New work from graduates of Amsterdam’s famous academy.
Recent work by four former students of the Rietveld Academy in Amsterdam shows the rich variety of Dutch typography and graphic design. Lex Reitsma draws on the disorientating visual language of Jan van Toorn; Melle Hammer creates books animated by a meticulous sense of typographic play; and the team of Armand Mevis and Linda van Deursen wield aggressive, mass-culture imagery and logos with near surrealistic attack.
Melle Hammer’s goal is to achieve the optimum in typographic communication. He takes the point of view of a writer (he is a writer himself) and tries to find typographic devices appropriate to the text; he is one of those designers who truly see their role as serving the written word.
Hammer’s favourite devices are size variations in the type and the rhythmic distribution of text across the page like syncopated jazz, or, more fancifully perhaps, the sound of the human voice. These highly personal designs border on fine art. For inspiration, Hammer looks at the concrete poetry of Apollinaire – he is himself a kind of Apollinaire of the Macintosh – and the Dadaist typography of Kurt Schwitters; an early project was a typographic version of Raymond Queneau’s Exercises in Style (1947) in which the same story is told in 99 different ways. A typographer in the traditional craft sense, Hammer carries out all stages of production, even producing his own page films. He also acts as publisher, funding projects himself. After graduating from the Rietveld Academy, Hammer put in a stint at Total Design, then went on to become art director at an advertising agency. He currently works with a designer Bas Oudt in an agency called +X.
Linda van Deursen
Armand Mevis and Linda van Deursen emphatically reject the idea that they belong to any particular school of design. Nor do they believe there is anything to be gained from the example of contemporary fine art, which they find to be without goal or content. In their view, there is more to be learned from a visit to a fashion shop than from a museum or gallery.
After graduating from the Rietveld Academy in 1986, Mevis and Van Deursen rapidly abandoned the ‘neo-constructivist’ style they had borrowed from Hard Werken and Studio Dumbar. Working as a partnership, they developed an approach that combines clean typography with a near surrealistic use of glossy, mass-culture images and endless repetition of logotype-like letterforms.
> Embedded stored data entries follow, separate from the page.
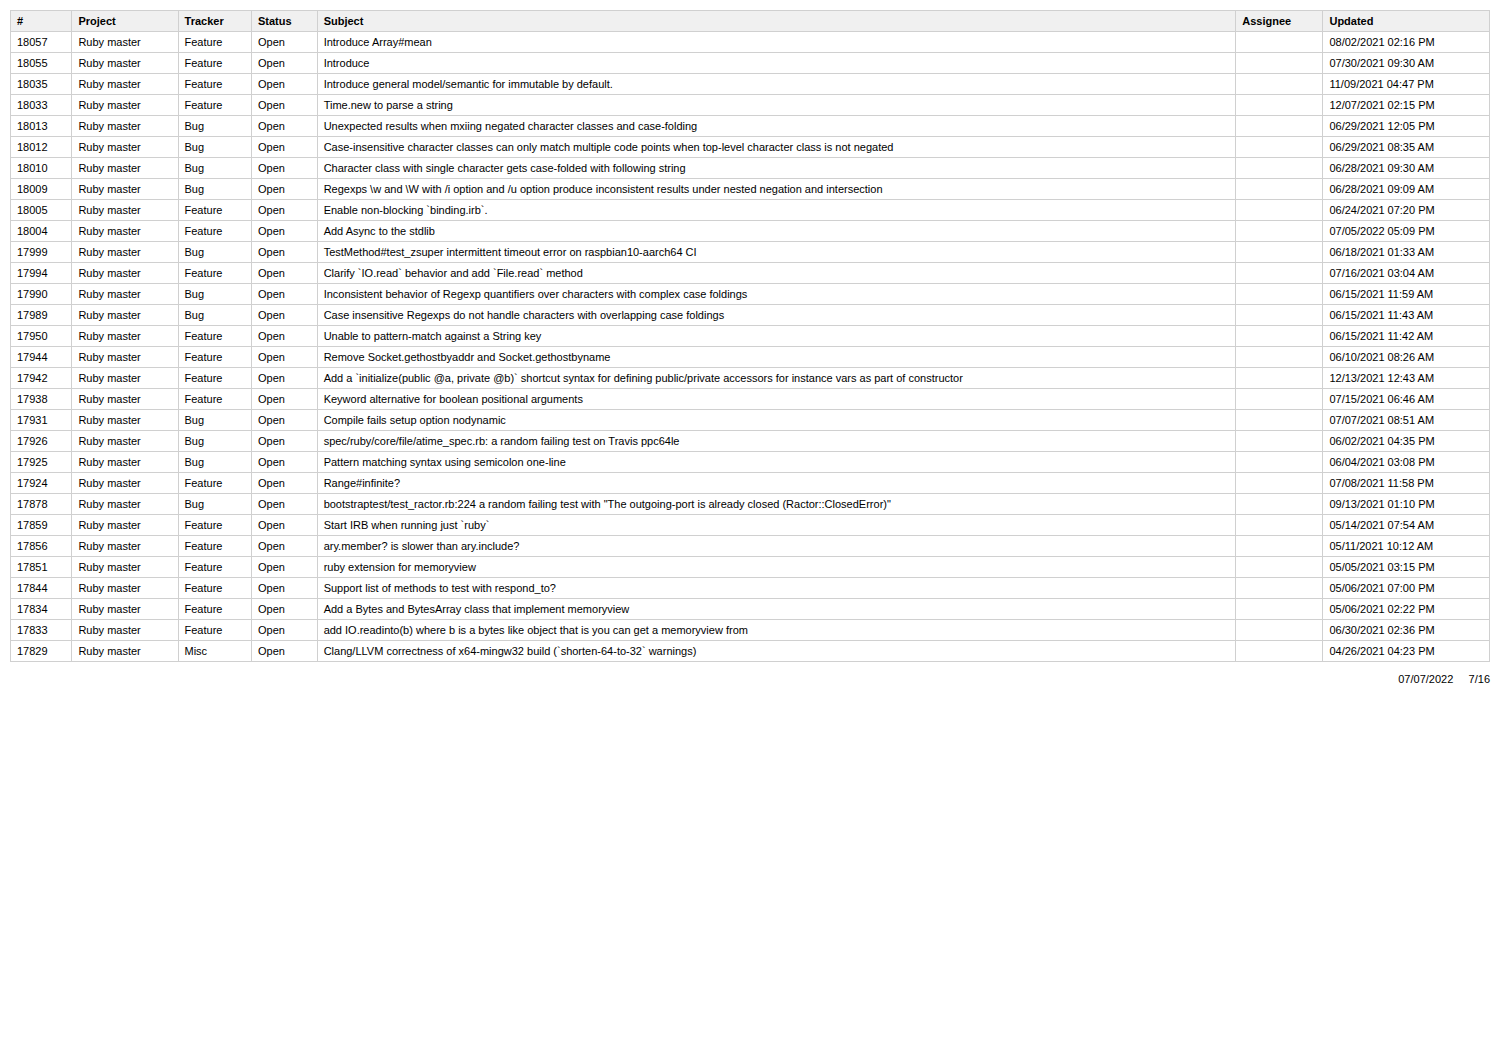| # | Project | Tracker | Status | Subject | Assignee | Updated |
| --- | --- | --- | --- | --- | --- | --- |
| 18057 | Ruby master | Feature | Open | Introduce Array#mean | | 08/02/2021 02:16 PM |
| 18055 | Ruby master | Feature | Open | Introduce | | 07/30/2021 09:30 AM |
| 18035 | Ruby master | Feature | Open | Introduce general model/semantic for immutable by default. | | 11/09/2021 04:47 PM |
| 18033 | Ruby master | Feature | Open | Time.new to parse a string | | 12/07/2021 02:15 PM |
| 18013 | Ruby master | Bug | Open | Unexpected results when mxiing negated character classes and case-folding | | 06/29/2021 12:05 PM |
| 18012 | Ruby master | Bug | Open | Case-insensitive character classes can only match multiple code points when top-level character class is not negated | | 06/29/2021 08:35 AM |
| 18010 | Ruby master | Bug | Open | Character class with single character gets case-folded with following string | | 06/28/2021 09:30 AM |
| 18009 | Ruby master | Bug | Open | Regexps \w and \W with /i option and /u option produce inconsistent results under nested negation and intersection | | 06/28/2021 09:09 AM |
| 18005 | Ruby master | Feature | Open | Enable non-blocking `binding.irb`. | | 06/24/2021 07:20 PM |
| 18004 | Ruby master | Feature | Open | Add Async to the stdlib | | 07/05/2022 05:09 PM |
| 17999 | Ruby master | Bug | Open | TestMethod#test_zsuper intermittent timeout error on raspbian10-aarch64 CI | | 06/18/2021 01:33 AM |
| 17994 | Ruby master | Feature | Open | Clarify `IO.read` behavior and add `File.read` method | | 07/16/2021 03:04 AM |
| 17990 | Ruby master | Bug | Open | Inconsistent behavior of Regexp quantifiers over characters with complex case foldings | | 06/15/2021 11:59 AM |
| 17989 | Ruby master | Bug | Open | Case insensitive Regexps do not handle characters with overlapping case foldings | | 06/15/2021 11:43 AM |
| 17950 | Ruby master | Feature | Open | Unable to pattern-match against a String key | | 06/15/2021 11:42 AM |
| 17944 | Ruby master | Feature | Open | Remove Socket.gethostbyaddr and Socket.gethostbyname | | 06/10/2021 08:26 AM |
| 17942 | Ruby master | Feature | Open | Add a `initialize(public @a, private @b)` shortcut syntax for defining public/private accessors for instance vars as part of constructor | | 12/13/2021 12:43 AM |
| 17938 | Ruby master | Feature | Open | Keyword alternative for boolean positional arguments | | 07/15/2021 06:46 AM |
| 17931 | Ruby master | Bug | Open | Compile fails setup option nodynamic | | 07/07/2021 08:51 AM |
| 17926 | Ruby master | Bug | Open | spec/ruby/core/file/atime_spec.rb: a random failing test on Travis ppc64le | | 06/02/2021 04:35 PM |
| 17925 | Ruby master | Bug | Open | Pattern matching syntax using semicolon one-line | | 06/04/2021 03:08 PM |
| 17924 | Ruby master | Feature | Open | Range#infinite? | | 07/08/2021 11:58 PM |
| 17878 | Ruby master | Bug | Open | bootstraptest/test_ractor.rb:224 a random failing test with "The outgoing-port is already closed (Ractor::ClosedError)" | | 09/13/2021 01:10 PM |
| 17859 | Ruby master | Feature | Open | Start IRB when running just `ruby` | | 05/14/2021 07:54 AM |
| 17856 | Ruby master | Feature | Open | ary.member? is slower than ary.include? | | 05/11/2021 10:12 AM |
| 17851 | Ruby master | Feature | Open | ruby extension for memoryview | | 05/05/2021 03:15 PM |
| 17844 | Ruby master | Feature | Open | Support list of methods to test with respond_to? | | 05/06/2021 07:00 PM |
| 17834 | Ruby master | Feature | Open | Add a Bytes and BytesArray class that implement memoryview | | 05/06/2021 02:22 PM |
| 17833 | Ruby master | Feature | Open | add IO.readinto(b) where b is a bytes like object that is you can get a memoryview from | | 06/30/2021 02:36 PM |
| 17829 | Ruby master | Misc | Open | Clang/LLVM correctness of x64-mingw32 build (`shorten-64-to-32` warnings) | | 04/26/2021 04:23 PM |
07/07/2022 7/16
Mevis and Van Deursen want their designs to be an expression of the times. From the world of fashion and the streets, and a provocative mixture of chic and junk, they derive images which can be applied in their work. They have no interest in producing tranquil, unassuming solutions. If the world is chaotic, they say, it makes no sense to try to organise it through design. Instead, they seek to gain control of chaos by exaggerating it and reducing it to caricature.
As a student of Jan van Toorn at the Rietveld Academy, Lex Reitsma was heavily influenced by his visual style, though not by his commitment to social causes. Van Toorn’s rhythmically structured typography, fragmentary collages and disorientating compositions came as refreshing change from the purified minimalism of the functionalist era. By his example, Van Toorn created a space for an individualistic approach that allowed the designer to tell his or her own story, while resolving the given contents of a brief.
In one of his earliest designs, an annual report for the Dutch arts council, Reitsma pushed the formal freedoms granted by Van Toorn to the limit, rotating grids and intermingling them to create page layouts of great complexity. A visual strategy that had started out as a political tool was used as a way of distinguishing clients in a communications landscape dominated by conformity.
The complex symbolism that underpins Reitsma’s image combinations and his clear typographic approach make his posters stand out from the urban wallpaper which is the fate of most commercial graphics. His designs have a strong personal character without being off-putting; materials and bindings are used to create attractively crafted objects. But Reitsma achieves his effects at a price, and his polished elegance prevents any real confrontation with either the subject matter or the spectator.